In light of the passing of Mildred Loving, it’s useful to return to standard set out by Antonin Scalia to apply the equal protection clause in cases that don’t involve installing a political ally in the White House:
I have no problem with a system of abstract tests such as rational basis, intermediate, and strict scrutiny (though I think we can do better than applying strict scrutiny and intermediate scrutiny whenever we feel like it). Such formulas are essential to evaluating whether the new restrictions that a changing society constantly imposes upon private conduct comport with that “equal protection” our society has always accorded in the past [sic]. But in my view the function of this Court is to preserve our society’s values regarding (among other things) equal protection, not to revise them.
Under this standard, I think Loving is clearly wrongly decided. Bans on interracial marriage are not unambiguously prohibited by the Constitution, and there was an unbroken tradition of such bans in 1967. With Brown, at least, the traditionalist (while on exceedingly shaky ground) might be able to claim that apartheid was a minority, sectional tradition rather than a truly national one. But bans on interracial marriage existed in many states North and South, and in Gallup surveys taken in the 50s were supported by huge national majorities. If traditionalism is the right way of interpreting ambiguous constitutional traditions, Loving is wrong.

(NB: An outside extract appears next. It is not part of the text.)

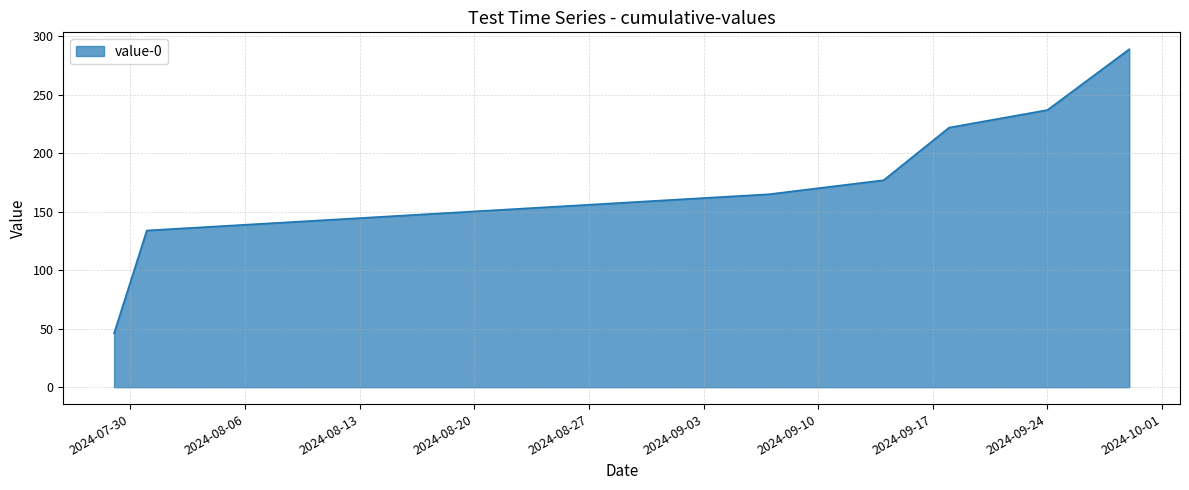

True or false: the data has more than 2 interior local peaks.

False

The point here, of course, if not that there’s any chance that Scalia would vote to uphold such a ban today, but rather that the idea that traditions of discrimination are self-justifying is a singularly unappealing way of reading the Constitution. The idea that we can’t consider inviduous gender distinctions (for example) an equal protection problem because they weren’t considered problematic in 1865 is unpersuasive in the extreme.